Power Transformer Theory

POWER TRANSFORMER THEORY

The most common purpose of a power electronic transformer is to convert alternating current (A.C) power from one A.C. voltage (or current) to another A.C. voltage (or current). Another common purpose is to provide electrical isolation between electrical circuits. Power is the product of voltage times current. Power transformers do not change power levels except for parasitic losses. Input power minus parasitic power losses equals output power. Ideal power transformers have no losses, hence output power equals input power. Increasing the output voltage will decrease the output current. Electric utilities prefer to transmit electricity at low current values to reduce resistive losses in the power transmission lines. Lower currents also permit smaller size transmission cables. A power transformer is used between the generating equipment and the power line(s) to step-up (increase) the transmission voltage (to high voltage) and decrease the transmission current. Distribution transformers, which are power transformers, are used to step-down (decrease) the voltage to voltage levels needed for industrial and household use.

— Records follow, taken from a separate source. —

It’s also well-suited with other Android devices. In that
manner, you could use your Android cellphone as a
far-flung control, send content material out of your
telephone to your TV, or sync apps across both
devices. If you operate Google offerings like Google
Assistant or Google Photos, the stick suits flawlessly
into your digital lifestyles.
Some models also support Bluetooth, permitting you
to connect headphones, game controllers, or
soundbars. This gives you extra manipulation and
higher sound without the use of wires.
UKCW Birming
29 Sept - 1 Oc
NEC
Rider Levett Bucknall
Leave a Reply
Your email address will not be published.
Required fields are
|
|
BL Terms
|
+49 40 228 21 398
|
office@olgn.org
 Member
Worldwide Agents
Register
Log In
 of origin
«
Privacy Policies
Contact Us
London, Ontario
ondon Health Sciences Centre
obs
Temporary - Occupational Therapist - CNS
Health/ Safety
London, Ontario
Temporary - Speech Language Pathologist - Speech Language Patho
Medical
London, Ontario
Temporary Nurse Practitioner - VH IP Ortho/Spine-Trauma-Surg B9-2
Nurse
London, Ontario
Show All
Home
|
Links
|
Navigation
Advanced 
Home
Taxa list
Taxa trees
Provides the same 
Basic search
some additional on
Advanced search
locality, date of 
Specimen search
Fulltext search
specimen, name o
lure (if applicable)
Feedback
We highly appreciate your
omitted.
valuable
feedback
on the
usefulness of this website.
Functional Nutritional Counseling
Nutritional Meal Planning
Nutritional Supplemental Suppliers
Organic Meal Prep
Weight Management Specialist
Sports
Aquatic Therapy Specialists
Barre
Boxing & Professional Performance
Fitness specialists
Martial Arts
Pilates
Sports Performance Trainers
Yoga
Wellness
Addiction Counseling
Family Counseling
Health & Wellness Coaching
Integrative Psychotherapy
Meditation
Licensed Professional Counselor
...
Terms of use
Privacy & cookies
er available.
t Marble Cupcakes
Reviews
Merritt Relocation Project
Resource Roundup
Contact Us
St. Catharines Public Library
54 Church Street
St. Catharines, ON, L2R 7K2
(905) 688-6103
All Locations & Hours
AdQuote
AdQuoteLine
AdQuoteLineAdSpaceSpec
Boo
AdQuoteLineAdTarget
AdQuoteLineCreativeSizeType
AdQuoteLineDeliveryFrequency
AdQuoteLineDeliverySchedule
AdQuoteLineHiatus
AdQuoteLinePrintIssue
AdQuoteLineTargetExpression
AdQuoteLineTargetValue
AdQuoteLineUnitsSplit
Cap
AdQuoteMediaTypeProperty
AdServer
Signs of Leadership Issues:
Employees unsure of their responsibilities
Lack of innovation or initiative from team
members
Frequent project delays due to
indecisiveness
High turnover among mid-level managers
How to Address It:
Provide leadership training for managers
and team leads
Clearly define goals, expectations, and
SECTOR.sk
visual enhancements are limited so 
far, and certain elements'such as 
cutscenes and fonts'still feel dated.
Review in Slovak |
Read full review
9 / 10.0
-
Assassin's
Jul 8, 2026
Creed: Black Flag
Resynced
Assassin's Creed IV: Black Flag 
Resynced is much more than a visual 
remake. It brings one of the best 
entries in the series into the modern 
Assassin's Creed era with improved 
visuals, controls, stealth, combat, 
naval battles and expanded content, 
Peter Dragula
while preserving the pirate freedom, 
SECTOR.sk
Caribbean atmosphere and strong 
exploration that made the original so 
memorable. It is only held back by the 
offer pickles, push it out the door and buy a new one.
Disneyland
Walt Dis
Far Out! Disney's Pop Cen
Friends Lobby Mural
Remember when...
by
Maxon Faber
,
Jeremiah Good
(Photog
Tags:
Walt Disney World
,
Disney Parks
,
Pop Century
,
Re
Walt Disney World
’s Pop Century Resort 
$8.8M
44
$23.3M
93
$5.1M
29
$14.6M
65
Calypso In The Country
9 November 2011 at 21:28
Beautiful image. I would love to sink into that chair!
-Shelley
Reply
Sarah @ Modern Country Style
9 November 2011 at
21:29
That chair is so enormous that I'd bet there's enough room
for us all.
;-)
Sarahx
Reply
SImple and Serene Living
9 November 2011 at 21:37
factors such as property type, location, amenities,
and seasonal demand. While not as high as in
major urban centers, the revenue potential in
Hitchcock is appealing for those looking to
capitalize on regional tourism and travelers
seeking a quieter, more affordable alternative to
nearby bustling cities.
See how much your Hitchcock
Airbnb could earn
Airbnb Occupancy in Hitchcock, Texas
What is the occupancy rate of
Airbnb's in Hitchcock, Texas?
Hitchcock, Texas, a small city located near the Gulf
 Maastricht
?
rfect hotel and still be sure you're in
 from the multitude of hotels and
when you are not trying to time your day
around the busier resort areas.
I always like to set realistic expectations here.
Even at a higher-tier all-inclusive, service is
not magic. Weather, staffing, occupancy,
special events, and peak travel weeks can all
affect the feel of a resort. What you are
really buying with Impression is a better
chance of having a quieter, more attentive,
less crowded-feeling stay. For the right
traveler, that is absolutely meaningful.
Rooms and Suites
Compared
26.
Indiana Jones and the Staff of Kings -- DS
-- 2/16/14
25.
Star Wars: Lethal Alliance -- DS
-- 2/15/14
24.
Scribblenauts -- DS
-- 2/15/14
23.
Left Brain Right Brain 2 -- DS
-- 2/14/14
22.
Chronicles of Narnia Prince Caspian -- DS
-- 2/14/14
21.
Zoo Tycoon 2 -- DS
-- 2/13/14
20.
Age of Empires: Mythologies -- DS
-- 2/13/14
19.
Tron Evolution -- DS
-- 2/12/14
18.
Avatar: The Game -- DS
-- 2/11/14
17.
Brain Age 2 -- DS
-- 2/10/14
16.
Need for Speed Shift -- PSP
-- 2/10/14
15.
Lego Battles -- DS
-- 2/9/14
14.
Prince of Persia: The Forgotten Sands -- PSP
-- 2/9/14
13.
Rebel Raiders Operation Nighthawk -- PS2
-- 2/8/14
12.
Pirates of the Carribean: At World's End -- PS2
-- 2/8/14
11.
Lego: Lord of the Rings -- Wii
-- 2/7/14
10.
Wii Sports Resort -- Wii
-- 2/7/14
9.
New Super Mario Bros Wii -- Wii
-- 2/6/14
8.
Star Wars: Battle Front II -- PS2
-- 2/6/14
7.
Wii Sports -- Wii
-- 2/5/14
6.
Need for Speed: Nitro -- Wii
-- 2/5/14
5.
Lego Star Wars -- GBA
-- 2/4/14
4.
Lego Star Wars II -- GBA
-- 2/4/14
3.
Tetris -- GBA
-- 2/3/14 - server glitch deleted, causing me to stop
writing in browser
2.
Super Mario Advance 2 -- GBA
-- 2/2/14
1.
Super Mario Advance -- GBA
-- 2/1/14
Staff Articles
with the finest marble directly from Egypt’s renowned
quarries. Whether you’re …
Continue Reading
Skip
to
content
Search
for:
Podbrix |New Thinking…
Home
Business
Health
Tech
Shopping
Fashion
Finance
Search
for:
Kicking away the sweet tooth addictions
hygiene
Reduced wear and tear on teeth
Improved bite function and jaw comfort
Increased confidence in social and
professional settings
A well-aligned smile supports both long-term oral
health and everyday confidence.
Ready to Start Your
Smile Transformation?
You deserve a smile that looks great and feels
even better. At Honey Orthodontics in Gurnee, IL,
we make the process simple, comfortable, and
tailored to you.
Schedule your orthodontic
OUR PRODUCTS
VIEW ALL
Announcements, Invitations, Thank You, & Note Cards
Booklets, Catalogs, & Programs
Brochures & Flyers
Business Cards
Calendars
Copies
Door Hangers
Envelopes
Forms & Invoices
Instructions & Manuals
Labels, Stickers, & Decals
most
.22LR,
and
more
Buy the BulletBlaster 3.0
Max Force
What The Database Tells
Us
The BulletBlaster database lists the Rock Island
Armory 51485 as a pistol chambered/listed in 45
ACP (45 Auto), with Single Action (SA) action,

Power electronic transformers may be classified by their power ratings (fractional VA to mega-VA), their type of construction, and/or by their intended application. The same basic power transformer may be suitable for multiple applications hence the same power transformer may be classified under several overlapping category types. The common person associates power transformers with the electric utilities, hence they think of pole transformer and distribution transformers. The power transformers used inside their appliances and electronic devices do not readily come to mind. The two broadest categories of power transformers are the electric utility power transformers and electronic power transformers (1 & 3 phase). Utility transformers are almost entirely A.C. sine wave transformers. An electronic power transformer is essentially any electronic transformer supplying power to electronic circuits. There are many sub-categories: pulse, inverting, switching (flyback, forward converter), toroidal, square wave, isolation, and others. Instrument transformers (example current transformers) are not considered to be power transformers. They measure voltage or current instead of supplying power.

Electronic transformers / power transformers range in size from a cubic centimeter to multiple cubic meters. The weight can range from a fraction of an ounce to multiple tons. The size and weight of a power transformer is dependent on several factors. A non-exhaustive list includes: desired power rating, maximum ambient temperature, allowable temperature rise, cooling method (air or liquid cooled, natural convection or forced), transformer shape, voltage dielectric requirements, required voltage regulation, operating frequency, operating waveform, and core material. Of these, the two most limiting parameters are allowed temperature rise and required voltage regulation. Operating frequency is a major parameter in selecting core material. Low frequency applications usually utilize either tape wound or laminated silicon steel cores. Moderate frequency applications utilize tape wound or laminated nickel iron cores. High frequency applications usually use ferrite cores.

Power transformers are produced in a variety of shapes. Toroidal power transformers are the high performers. They offer the smallest size (by volume and weight), less leakage inductance, and lower electromagnetic interference
(EMI). Their windings cool better because of the proportionally larger surface area. Bobbin or tube wound transformers are usually more economical to build. Long thin cores are more suitable for low frequency high Q transformers. Some shapes, pot cores for example, are self shielding (reduces EMI).